6 August 2003
The Pakistan Television Corporation is shortly to expand its transmission to 157 countries by connecting its two channels to satellite, said Managing Director PTV Akhtar Waqar Azeem.
He also announced a number of developments in Pakistan TV, noting that efforts were being made to enter into an agreement with a foreign network for improving sports reporting with new equipment being purchased for the purpose.
3 August 2003
BBC World Service has started broadcasting on FM in Dubai, the latest in a network of FM operations in Gulf Co-operation Council States bringing BBC Arabic to its listeners in high quality sound.
The new service follows the launch in July of BBC Arabic’s FM transmission to listeners in the United Arab Emirates (UAE) capital Abu Dhabi on 90.3 MHz.
BBC Arabic is now available to listeners in the Gulf region in Kuwait, Qatar, Bahrain, as well as in the United Arab Emirates.

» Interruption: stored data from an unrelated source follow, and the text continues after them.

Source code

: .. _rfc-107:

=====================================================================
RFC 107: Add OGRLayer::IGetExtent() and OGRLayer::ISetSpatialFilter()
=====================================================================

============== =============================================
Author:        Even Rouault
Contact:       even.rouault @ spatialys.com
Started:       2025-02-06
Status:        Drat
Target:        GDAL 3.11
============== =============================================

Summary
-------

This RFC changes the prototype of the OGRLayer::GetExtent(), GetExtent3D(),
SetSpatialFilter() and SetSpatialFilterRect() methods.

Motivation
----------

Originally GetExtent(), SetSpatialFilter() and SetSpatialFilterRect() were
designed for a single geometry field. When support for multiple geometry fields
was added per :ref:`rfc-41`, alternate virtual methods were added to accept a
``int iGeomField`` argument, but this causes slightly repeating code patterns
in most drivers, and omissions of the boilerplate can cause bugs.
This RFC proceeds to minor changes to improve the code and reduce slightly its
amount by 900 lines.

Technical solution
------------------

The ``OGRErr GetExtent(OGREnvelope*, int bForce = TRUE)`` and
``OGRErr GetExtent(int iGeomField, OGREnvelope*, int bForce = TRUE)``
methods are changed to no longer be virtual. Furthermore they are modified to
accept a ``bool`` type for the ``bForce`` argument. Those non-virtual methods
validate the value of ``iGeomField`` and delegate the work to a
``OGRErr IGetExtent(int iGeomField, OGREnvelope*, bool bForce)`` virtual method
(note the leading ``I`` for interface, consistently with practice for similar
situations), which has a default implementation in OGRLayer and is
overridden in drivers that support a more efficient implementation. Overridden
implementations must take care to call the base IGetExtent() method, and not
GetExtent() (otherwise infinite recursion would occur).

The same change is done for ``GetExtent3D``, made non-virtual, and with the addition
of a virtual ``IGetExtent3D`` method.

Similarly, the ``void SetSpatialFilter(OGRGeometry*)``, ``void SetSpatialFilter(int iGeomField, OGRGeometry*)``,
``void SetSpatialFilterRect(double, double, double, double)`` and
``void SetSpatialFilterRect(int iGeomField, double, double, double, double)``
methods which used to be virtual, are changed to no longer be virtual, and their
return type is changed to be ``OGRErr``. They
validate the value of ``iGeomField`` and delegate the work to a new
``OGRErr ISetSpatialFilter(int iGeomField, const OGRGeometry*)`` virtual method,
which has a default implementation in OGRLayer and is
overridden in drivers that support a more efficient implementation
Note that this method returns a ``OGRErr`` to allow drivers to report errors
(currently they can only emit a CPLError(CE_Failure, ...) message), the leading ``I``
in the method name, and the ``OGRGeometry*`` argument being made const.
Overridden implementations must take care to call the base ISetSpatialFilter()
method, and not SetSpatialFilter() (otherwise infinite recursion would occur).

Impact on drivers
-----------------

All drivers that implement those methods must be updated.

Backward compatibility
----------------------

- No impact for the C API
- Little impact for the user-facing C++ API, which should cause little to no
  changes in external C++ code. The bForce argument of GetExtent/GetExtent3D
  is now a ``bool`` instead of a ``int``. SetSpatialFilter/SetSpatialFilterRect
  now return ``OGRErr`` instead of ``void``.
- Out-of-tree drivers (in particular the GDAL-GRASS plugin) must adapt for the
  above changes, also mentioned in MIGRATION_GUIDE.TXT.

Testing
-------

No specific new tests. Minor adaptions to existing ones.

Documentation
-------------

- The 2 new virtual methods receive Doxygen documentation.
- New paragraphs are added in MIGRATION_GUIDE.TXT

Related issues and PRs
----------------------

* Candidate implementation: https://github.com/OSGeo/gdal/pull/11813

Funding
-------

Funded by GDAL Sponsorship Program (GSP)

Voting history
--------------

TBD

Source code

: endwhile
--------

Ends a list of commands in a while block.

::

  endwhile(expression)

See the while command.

It can also be heard on FM in Amman, northern Jordan and neighbouring areas, as well as in Khartoum and Wad Madani in Sudan.
BBC Arabic broadcasts news and current affairs programmes to the region as well as several interactive discussion programmes which enable listeners and users of bbcarabic.com to take part in the discussions. BBC Arabic also broadcasts throughout the Arab world on shortwave and medium wave frequencies.
3 August 2003
For some time, the US has been alleging that Cuba is interfering deliberately with transmissions from the United States to Iran.
This brought a vituperative comment from the Cuban Foreign Ministry, saying We reject this new campaign of defamation against Cuba. Cuba has never engaged in, neither does it engage in carrying out this type of disruption of US satellite television broadcasts.
Cuba, by its own right, has interfered, interferes and it will only continue interfering with the illegal radio and television broadcasts that the US Government airs against our country. We are entitled to do so by our sovereign right to defend our radio-electronic space from the subversive radio and television aggression that, violating international law, the US Government has been carrying out since the first years of the Revolution.
The affair has since become somewhat more friendly, with an exchange of diplomatic notes, with the US offering technical chapter and verse, and Cuba promising to investigate.
31 July 2003
India’s latest communication satellite, INSAT-3E, has been flown out for an end-August launch aboard an Ariane launch vehicle from the French Guyanese spaceport of Kourou in South America.
INSAT-3E is the fourth satellite to be launched in the INSAT-3 series. INSAT-3E carries 24 C-band transponders and 12 extended C-band transponders. When commissioned, the satellite will substantially enhance the INSAT system capacity, which now provides about 120 transponders in C-band, extended C-band, Ku-band and S-band.
Flight 162 from Kourou is slated to launch INSAT-3E, meant for telecom and TV coverage, and two other payloads – Eutelsat’s e-BIRD and European Space Agency’s SMART-1, Arianespace sources said. INSAT-3E’s scheduled launch comes around four-and-half months after the successful launch of INSAT-3A on 10 April.
31 July 2003
The Pakistan government is to lift the ban on print media owners and other groups which barred them from setting up satellite channels. The lifting of the ban will help establish nearly a dozen new Pakistani-owned satellite channels.
The ban has been preventing a group of entrepreneurs with the requisite background and experience from entering this sector, which has seen a tremendous growth elsewhere in the world and in South Asia. The print media groups, more than any other, already have the necessary know-how, skill and talent that any TV and radio networks require.
The decision paves the way for some healthy competition to take place between the state-owned PTV and new private channels.
31 July 2003
The difficult political situation in Liberia has forced the abandonment of plans by High Adventure Ministries (part of AIB member NASB) to set up a short wave station there.
But now permission has been received from the Ugandan government to set up the station in Uganda instead. This will enable High Adventure Ministries to resume short wave broadcasts to the Middle East. Three years ago, the organization was forced out of its station on the Israeli/Lebanese border, which had been operating for 30 years, when Israeli troops who had been protecting the area were pulled out.